Lute also served globally over a four-decade career, including as U.S. ambassador to NATO.

"These tiny fractures, these small fractures, that because of our international experience, we understand can widen and can be, can divide America," Lute said. "It can actually present opportunities for our opponents."

The two said they've experienced struggling democracies overseas, and see some of those warning signs in the U.S.

"Our enemies would like nothing more than to find us not unified, to find us fragmented and unable to be the kind of America that they have faced before, or relied on their if they're allies," McChrystal said.

As seasoned observers of conflict, they joined Team Democracy to highlight core principles.

"The idea is to give every American a reminder and a commitment that safe and fair elections are fundamental to our nation and democracy," McChrystal said. 

They want everyone to step back and believe that our nation is a democracy.

"It starts with a grassroots movement. Every American has to step back and say 'What do I really believe in about our nation?' And that is that we are a democracy. What signals that fact that I believe and participate in the elections?" McChrystal said.

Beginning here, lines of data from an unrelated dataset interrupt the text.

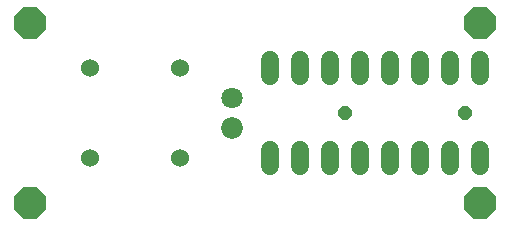
<source format=gbs>
G75*
G70*
%OFA0B0*%
%FSLAX24Y24*%
%IPPOS*%
%LPD*%
%AMOC8*
5,1,8,0,0,1.08239X$1,22.5*
%
%ADD10C,0.0600*%
%ADD11C,0.0707*%
%ADD12C,0.0721*%
%ADD13C,0.0600*%
%ADD14OC8,0.1080*%
%ADD15OC8,0.0437*%
D10*
X009180Y002420D02*
X009180Y002940D01*
X010180Y002940D02*
X010180Y002420D01*
X011180Y002420D02*
X011180Y002940D01*
X012180Y002940D02*
X012180Y002420D01*
X013180Y002420D02*
X013180Y002940D01*
X014180Y002940D02*
X014180Y002420D01*
X015180Y002420D02*
X015180Y002940D01*
X016180Y002940D02*
X016180Y002420D01*
X016180Y005420D02*
X016180Y005940D01*
X015180Y005940D02*
X015180Y005420D01*
X014180Y005420D02*
X014180Y005940D01*
X013180Y005940D02*
X013180Y005420D01*
X012180Y005420D02*
X012180Y005940D01*
X011180Y005940D02*
X011180Y005420D01*
X010180Y005420D02*
X010180Y005940D01*
X009180Y005940D02*
X009180Y005420D01*
D11*
X007930Y004680D03*
D12*
X007930Y003680D03*
D13*
X006180Y002680D03*
X003180Y002680D03*
X003180Y005680D03*
X006180Y005680D03*
D14*
X001180Y001180D03*
X001180Y007180D03*
X016180Y007180D03*
X016180Y001180D03*
D15*
X015680Y004180D03*
X011680Y004180D03*
M02*

</source>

"The thing that unites us is that, before we were supporters of President Trump or President Biden or Obama, we were Americans. We are Americans," Lute said.

They argue that adversaries of the U.S. can use this information as a weapon to mislead, confuse and divide.

"If I were an adversary of the U.S., I want to go after two things," McChrystal said. "First would be our political unity, our ability to make unified decisions and execute things, but I also want to go after our legitimacy as a nation that other nations want to emulate."

When asked why Americans are so divided, McChrystal said, "When people get messages that are very direct, and often they are either intentionally or unintentionally incorrect, it changes their beliefs. And so they start to hold fundamental ideas that are contrary to facts."

"It actually opens opportunities for those who would do us harm," Lute added. "And eventually their aim is to make us so divided that we're internally consumed, we're self absorbed with our own problems, and we're unable to address issues overseas."

Recent CBS polling underscores these divisions, with most Americans expecting violence after future presidential elections.

"This is not the America that we've come to expect of ourselves," Lute said.

"I think if we look in cases where people think violence is an option, or even an obligation, then we are starting to have drifted somewhere that we see in other countries far away, but it suddenly comes home, and we need to pay close attention to it," McChrystal explained.

"And once that drift begins, it's very difficult to reverse it," Lute said. "So now is the time as a preventive measure, we need to get in front of these divides and try to cement ourselves back together." 

The military men haven't announced a complete plan of action yet, but believe that simply asking people from across the political spectrum to recommit to core, democratic values is a good place to start.

The group cited research that public pledges can drive behavior, especially when paired with public accountability efforts.